Nous ne sommes pas meilleurs que Saint Paul, comme lui, nous savons que « nous faisons le mal que nous abhorrons et ne parvenons pas à faire le bien auquel nous aspirons ». Le jour du Jugement dernier, Dieu ne nous jugera pas sur nos résultats, mais sur les choix que nous aurons faits, sur notre persévérance, malgré nos chutes et nos régressions.
Le désespoir nous est interdit. N’oublions pas que le Bon larron a été sauvé quelques minutes avant sa mort. Relisons la parabole de l’enfant prodigue, auquel nous pouvons tous nous identifier. Il a été pardonné avant même qu’il ait eu l’idée de demander pardon, du seul fait du retour vers son Père, en toute humilité. Ce Jugement dernier tant redouté sera peut-être le sentiment de honte à la puissance dix que nous éprouverons en revoyant le film de toute notre vie, à la lumière de la perfection de Dieu. Nous serons les enfants prodigues qui n’attendent rien, tant ils se sentent indignes.
Ce moment de retour vers le Père, nous devrions l’effectuer avant notre départ pour l’autre monde, et nous devrions l’amorcer tous les jours de notre vie et pas seulement pendant le Grand carême.
L’abstinence, qui va bientôt nous être proposée par l’Eglise, n’est pas une valeur en soi, même si la sobriété en toutes choses est une vertu. Le carême n’est pas une fin, ce n’est qu’un moyen. Il est un moyen de nous mettre en condition, de nous rappeler que nous sommes chrétiens et que cela a des implications dans notre vie quotidienne. Le carême qui facilite notre retour vers Dieu s’articule autour de plusieurs pôles dont les deux essentiels sont l’amour de Dieu et du prochain. Cela signifie que nous devons pardonner les offenses et nous abstenir de juger notre prochain; si nous avons du mal à l’aimer, évitons au moins de lui souhaiter du mal. Aidons ceux qui sont dans le besoin. Rappelons-nous que notre prochain n’a pas que des besoins matériels.
Cela signifie aussi que nous devons demander pardon à Dieu et prendre vraiment conscience de notre condition de pécheurs et de notre état de dépendance. Sans la Grâce, nous ne pourrions être sauvés. Ne répétons pas le péché d’Adam.
Cela signifie aussi que nous sommes invités à relire les Ecritures: les Evangiles, les épîtres apostoliques et les psaumes. Comment pouvons-nous nous soumettre à la volonté de Dieu si nous la connaissons mal.
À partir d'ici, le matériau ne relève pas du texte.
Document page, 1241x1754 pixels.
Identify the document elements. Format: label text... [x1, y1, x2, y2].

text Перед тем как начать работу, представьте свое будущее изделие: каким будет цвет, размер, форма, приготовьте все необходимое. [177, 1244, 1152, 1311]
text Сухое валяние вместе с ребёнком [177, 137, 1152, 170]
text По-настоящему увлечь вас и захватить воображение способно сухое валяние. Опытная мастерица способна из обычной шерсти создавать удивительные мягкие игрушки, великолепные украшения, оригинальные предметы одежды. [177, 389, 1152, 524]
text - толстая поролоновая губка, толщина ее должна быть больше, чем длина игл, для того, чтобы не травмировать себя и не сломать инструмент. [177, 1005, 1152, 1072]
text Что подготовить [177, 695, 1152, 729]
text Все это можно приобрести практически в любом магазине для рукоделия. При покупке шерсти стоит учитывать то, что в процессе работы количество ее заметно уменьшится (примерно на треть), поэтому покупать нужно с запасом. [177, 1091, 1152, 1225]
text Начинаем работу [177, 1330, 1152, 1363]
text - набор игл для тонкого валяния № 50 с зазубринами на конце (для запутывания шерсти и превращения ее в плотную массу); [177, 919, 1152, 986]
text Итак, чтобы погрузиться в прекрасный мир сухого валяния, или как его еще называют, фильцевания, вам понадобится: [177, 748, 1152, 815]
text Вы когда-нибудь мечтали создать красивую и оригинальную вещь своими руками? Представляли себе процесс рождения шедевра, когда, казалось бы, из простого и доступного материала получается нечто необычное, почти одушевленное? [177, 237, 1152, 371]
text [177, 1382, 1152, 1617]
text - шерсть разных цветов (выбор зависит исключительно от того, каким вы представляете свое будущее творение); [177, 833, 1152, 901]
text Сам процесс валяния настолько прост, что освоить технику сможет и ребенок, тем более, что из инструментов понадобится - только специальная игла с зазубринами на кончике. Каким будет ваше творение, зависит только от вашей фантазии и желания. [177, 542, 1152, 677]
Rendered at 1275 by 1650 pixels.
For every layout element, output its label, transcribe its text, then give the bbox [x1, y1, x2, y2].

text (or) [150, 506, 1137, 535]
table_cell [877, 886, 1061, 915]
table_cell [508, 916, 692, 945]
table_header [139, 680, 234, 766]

Cela signifie aussi que la fréquentation des offices doit être plus assidue. Notre participation individuelle et collective à la liturgie est une voie qui mène au salut.
Qui parmi nous refuserait un billet de loterie gagnant ? Nous n’emporterons pourtant aucun gain dans notre tombe. Pourquoi refusons-nous alors si souvent des gains immatériels, ceux que nous proposent le Christ et Son Eglise, gains d’autant plus importants qu’ils concernent notre avenir dans l’éternité ?
Le Grand carême nous rappelle que les efforts que nous fournissons pour être heureux, selon les critères du monde, sont vains, car le bonheur de ce monde ne peut en aucun cas satisfaire notre besoin d’infini. Le « toujours plus matériel » se fait au détriment du « toujours plus spirituel » et nous éloigne de l’essentiel, c’est à dire de Dieu.